The expansion assembly first comprises a piston. The piston is preferably an elongated wafer-shaped body which is sealingly disposed within an appropriately configured recess of an expander tool. The piston has a top surface and a bottom surface. The top surface includes a bearing cavity for receiving a roller. In the expansion assembly of the present invention, the roller does not rotate about a shaft; rather, the roller is permitted to rotate within the bearing cavity of the piston during an expansion operation.
The bearing cavity of the piston is configured to retain the roller while it is operated within a wellbore. In one aspect, the expansion assembly provides a headrest for supporting the upper end of the roller. The piston further provides a shoe for receiving the lower end of the roller. The lower end of the roller is gravitationally retained within the shoe during operation.
In another aspect, the expansion assembly of the present invention provides for a cap piece. The cap piece is fitted over the headrest to further secure the headrest onto the piston member. In one aspect, the headrest further helps to secure the roller within the bearing cavity during operation.
The bottom surface of the piston is exposed to an outwardly radial force. In one aspect, the force is a hydraulic force generated by wellbore fluids within the bore of the expander tool.
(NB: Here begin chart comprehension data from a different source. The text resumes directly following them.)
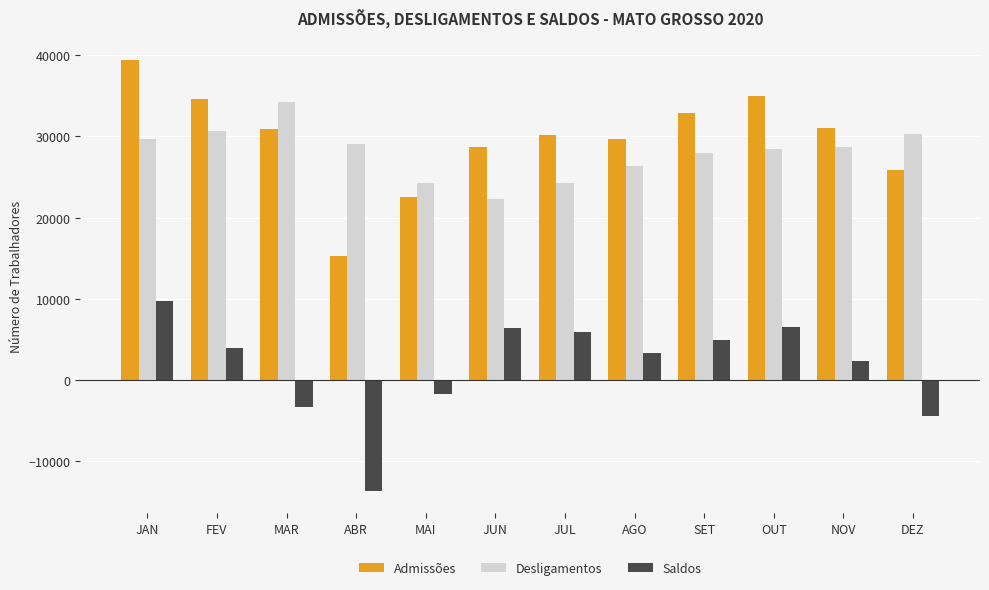

Which series has the widest spread of values?

Admissões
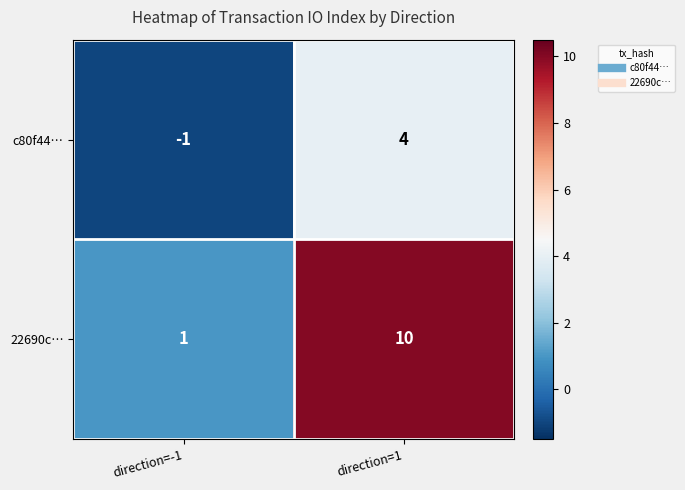

List the series in order of their overall mean, highest first.

22690c…, c80f44…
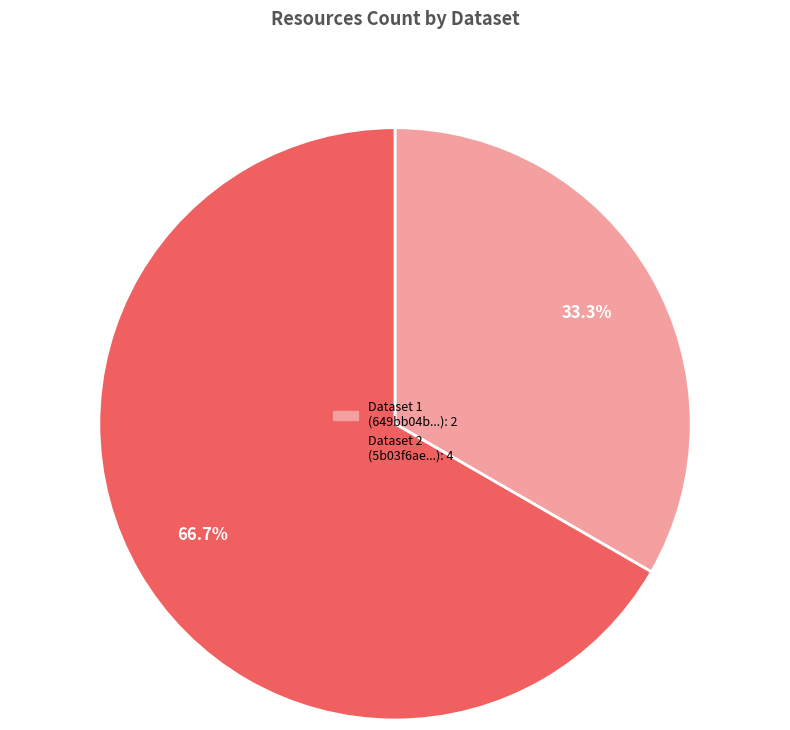

Is there any slice that represents more than half of the pie?

Yes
In another aspect, the hydraulic pressure is from a dedicated fluid reservoir in fluid communication with the expander tool downhole. Alternatively, a mechanical force may be employed. The piston is moved radially outward from the body of the expander tool but within the recess in response to the radially outward force. Because the roller is held closely to the piston within the bearing cavity, greater space is accommodated for the bore within the expander tool.